I refer to the Academy Awards here purposefully: “Awards season,” which embraces the Golden Globes, “precursor awards” from Hollywood’s most powerful guilds (the Screen Actors Guild, the Directors Guild of America, the Producers Guild of America, etc., and awards from critics’ groups, is really just laying runway for the Oscar nominations, in January, and the Oscar ceremony, in late February or early March. It’s no exaggeration to say that the Oscars are the most powerful force in (art house/independent) film culture: They shape distribution strategies for films, though, as Flavorwire’s Jason Bailey points out, the actual “Oscar effect” is clouded by other factors. They generate web traffic and ad revenue (through lucrative “For Your Consideration” campaigns) for entertainment websites, from the most venerable trades to the cottage industry of Oscar bloggers. They also sustain the handful of film festivals (Sundance, Cannes, Toronto, Telluride, Venice, New York) at which “awards campaigns” now tend to be launched, guaranteeing star power and press coverage and breathless reactions on Twitter to new “contenders,” as if the assembled critics were covering a prize fight.

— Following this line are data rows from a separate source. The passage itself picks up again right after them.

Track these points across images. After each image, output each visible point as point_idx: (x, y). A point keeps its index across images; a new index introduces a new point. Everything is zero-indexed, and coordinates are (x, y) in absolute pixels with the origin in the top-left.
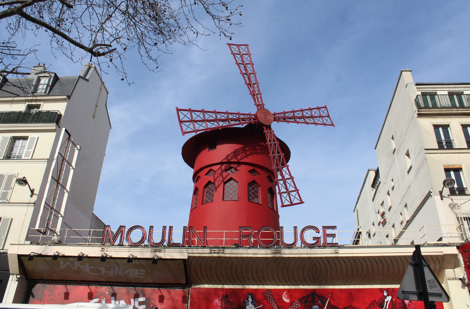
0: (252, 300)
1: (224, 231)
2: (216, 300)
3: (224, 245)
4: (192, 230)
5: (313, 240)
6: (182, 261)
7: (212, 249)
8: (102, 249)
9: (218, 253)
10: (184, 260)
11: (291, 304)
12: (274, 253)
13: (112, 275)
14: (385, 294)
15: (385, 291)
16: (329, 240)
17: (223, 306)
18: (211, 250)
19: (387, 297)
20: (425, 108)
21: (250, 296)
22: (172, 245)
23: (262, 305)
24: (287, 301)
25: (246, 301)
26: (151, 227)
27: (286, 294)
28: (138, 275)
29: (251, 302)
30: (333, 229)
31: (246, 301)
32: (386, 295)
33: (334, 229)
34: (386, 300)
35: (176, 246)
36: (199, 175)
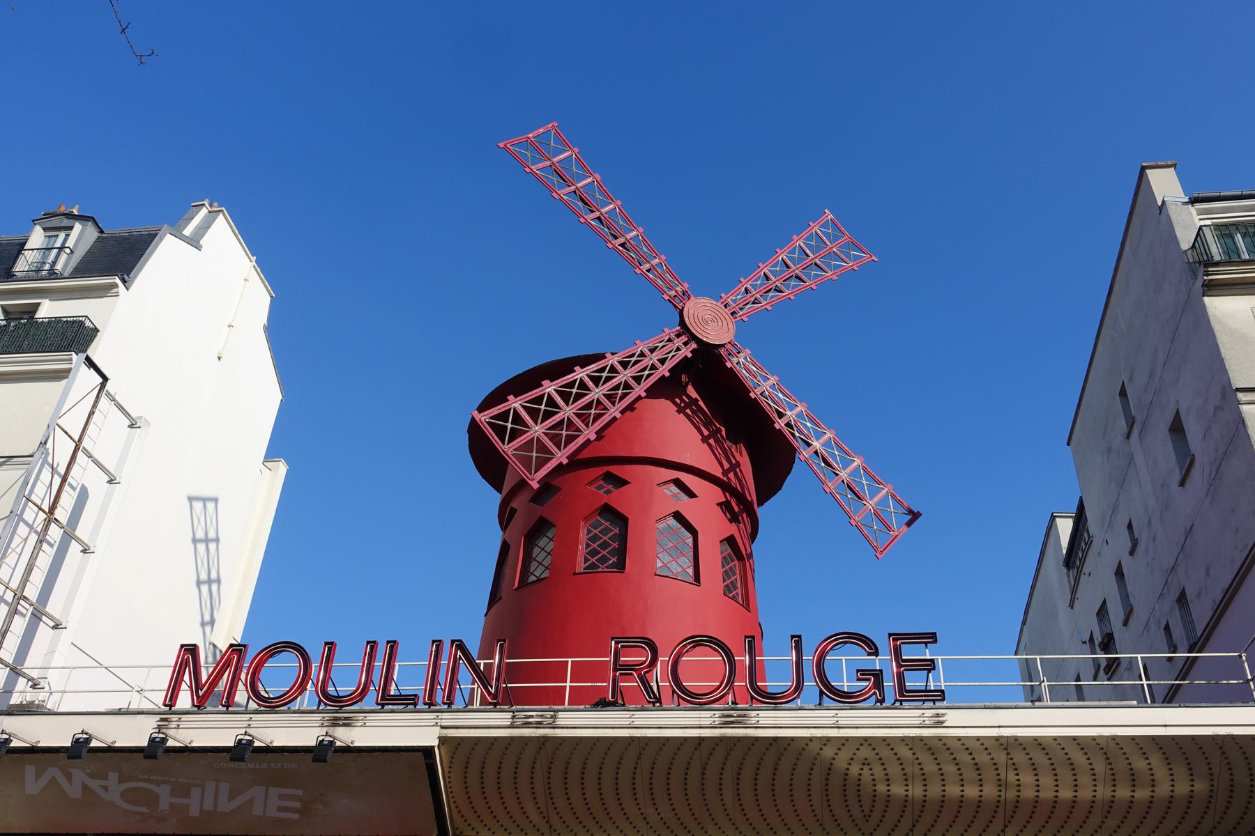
1: (570, 660)
3: (569, 704)
4: (459, 653)
5: (859, 680)
6: (420, 754)
7: (516, 713)
8: (162, 720)
9: (539, 725)
10: (427, 752)
12: (725, 725)
13: (194, 812)
16: (914, 681)
18: (514, 717)
20: (1229, 262)
22: (389, 701)
26: (331, 645)
28: (281, 809)
30: (926, 643)
33: (928, 645)
35: (408, 702)
36: (514, 505)
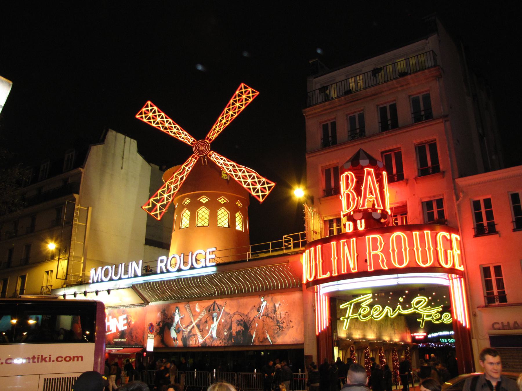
0: (178, 312)
2: (158, 313)
11: (200, 313)
14: (262, 300)
15: (263, 298)
17: (163, 317)
19: (264, 302)
21: (177, 309)
23: (184, 315)
24: (198, 310)
25: (175, 312)
27: (198, 305)
29: (178, 313)
31: (175, 312)
32: (263, 301)
34: (262, 305)
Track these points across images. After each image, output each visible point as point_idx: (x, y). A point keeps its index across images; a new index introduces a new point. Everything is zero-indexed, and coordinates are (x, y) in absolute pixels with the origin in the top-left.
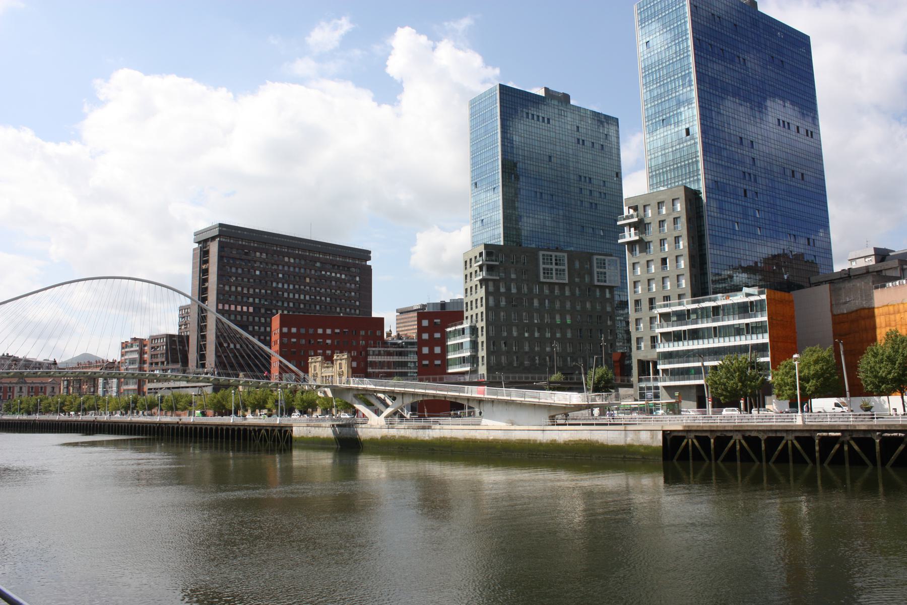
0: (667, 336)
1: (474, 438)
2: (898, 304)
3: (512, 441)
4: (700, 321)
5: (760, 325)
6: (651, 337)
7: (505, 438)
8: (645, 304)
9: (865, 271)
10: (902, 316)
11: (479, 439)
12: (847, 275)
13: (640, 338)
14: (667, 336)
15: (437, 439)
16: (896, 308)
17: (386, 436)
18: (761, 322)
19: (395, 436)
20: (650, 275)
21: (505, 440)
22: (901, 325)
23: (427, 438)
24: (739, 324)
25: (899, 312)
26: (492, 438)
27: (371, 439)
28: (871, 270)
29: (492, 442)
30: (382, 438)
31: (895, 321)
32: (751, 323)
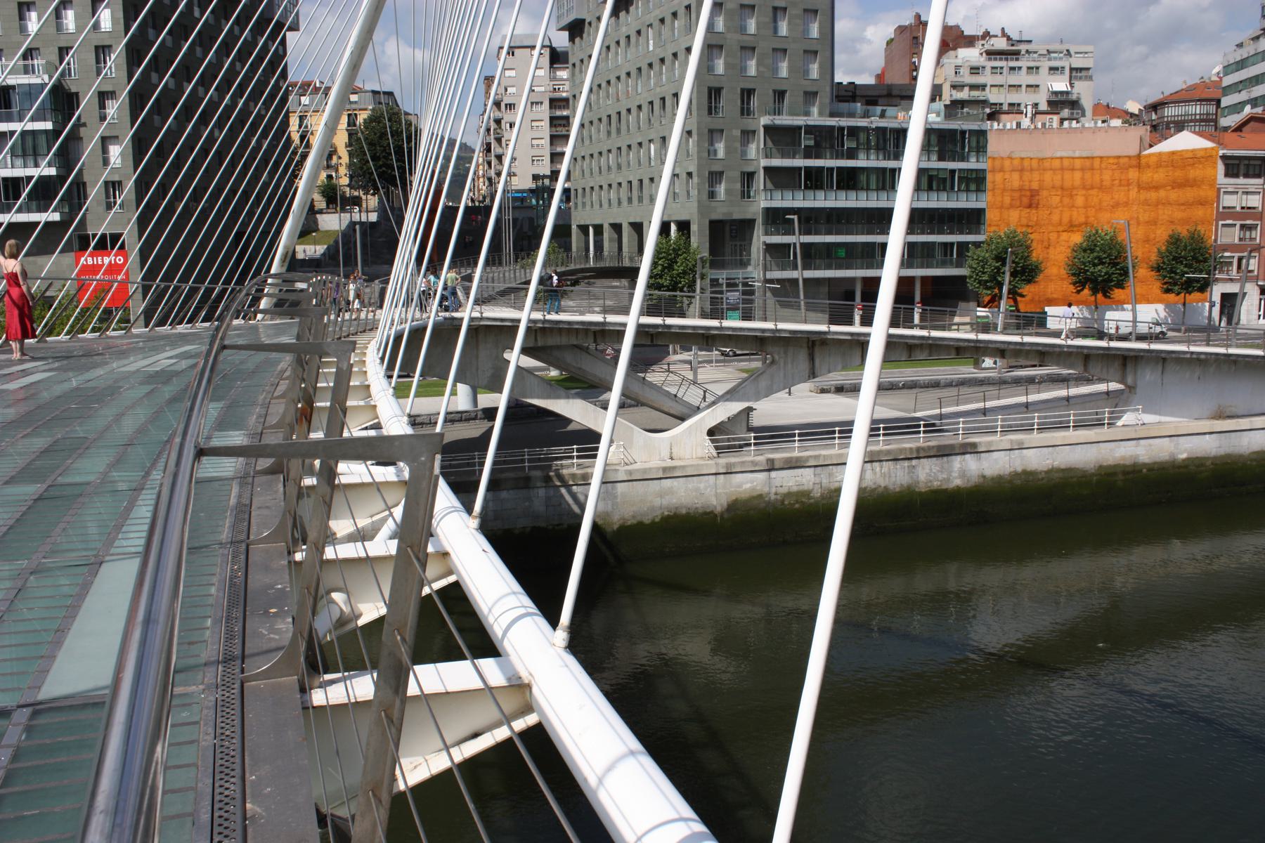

It’s damaging on its face for a single institution to exert so much influence on the thinking of studios, distributors and exhibitors—especially an institution long notorious for disregarding films by and about women, people of color and LGBTQ people, not to mention one that possesses such a spotty track record when it comes to identifying the films and performances that will stand the test of time. (Don’t get me started on the list of Best Picture winners, or the list of directors, screenwriters and actors who never received a competitive Oscar.) But it’s the knock-on effect of the “awards season” apparatus that concerns me most, in part because it is, or should be, the role of the press to question the Academy’s influence, and perhaps to counteract it; instead, the conversation follows the Academy’s timeline, rather than the audience’s.